Game-Changing Paradigm Shift in Automatic Learning
- Socratic Paradigm: The Socratic paradigm is based on core principles of Socrates' philosophy illustrated by these quotations:
- "The only thing I know is that I don't know anything" (Which according to the Oracle of Delphi made Socrates the wisest of the Greeks.)
- "An unexamined life is not worth living" (In choosing a sentence of death rather than exile.)
- That is, question everything, especially the assumptions in our models and in our learning methods. Know what we know and know what we don't know.

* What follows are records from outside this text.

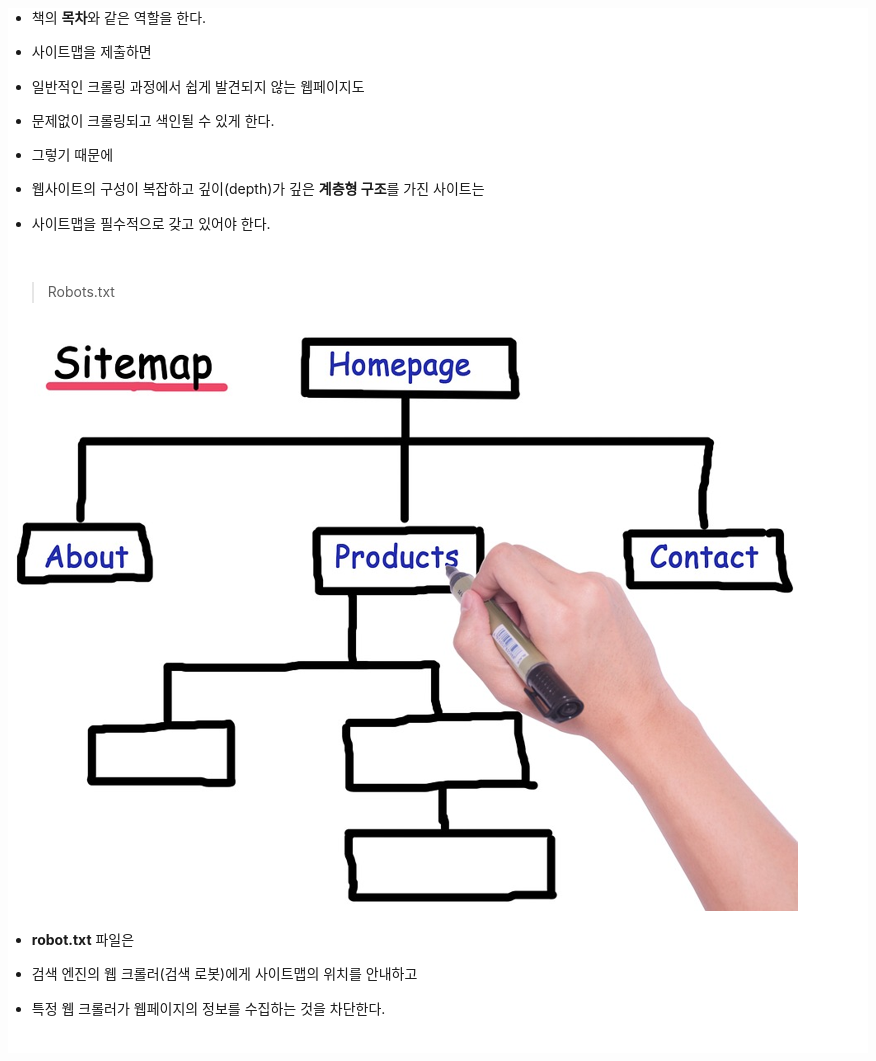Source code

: * 책의 **목차**와 같은 역할을 한다. 

* 사이트맵을 제출하면 

* 일반적인 크롤링 과정에서 쉽게 발견되지 않는 웹페이지도 

* 문제없이 크롤링되고 색인될 수 있게 한다.

* 그렇기 때문에 

* 웹사이트의 구성이 복잡하고 깊이(depth)가 깊은 **계층형 구조**를 가진 사이트는 

* 사이트맵을 필수적으로 갖고 있어야 한다.

<br>

> Robots.txt

![](/assets/img/posts/seo_optimization_7.png)

* **robot.txt** 파일은 

* 검색 엔진의 웹 크롤러(검색 로봇)에게 사이트맵의 위치를 안내하고 

* 특정 웹 크롤러가 웹페이지의 정보를 수집하는 것을 차단한다. 

<br>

- Socratic Validation: A method for using unlabeled data for development testing. How can you test performance if you don't know the correct answer? The more strongly you believe that this is impossible, the more you should be interested in this technology. (Under the Socratic paradigm, you ask a different question.)
- Learning from Ignorance: A method for transfer learning within a single system by deliberately designing a version of the system with limited capabilities. This technique, also called self-reference transfer learning, also allows any conventional supervised learning algorithm to be used with unlabeled data.
- Learning in the Field: A widely deployed system acquires an hour of data for every hour each copy of the system is in use. This is mostly unlabeled data, but with the new techniques in the Socratic paradigm, the quantity of this data changes the game. Thousands of semi-autonomous Socratic agents can be running in the background, testing every assumption and every element of the system. With an unlimited amount of fresh data, there is no danger of tuning the system to a fixed set of training data or a fixed set of development test data. Fortunately, there is also no need for this enormous quantity of data to be labeled manually.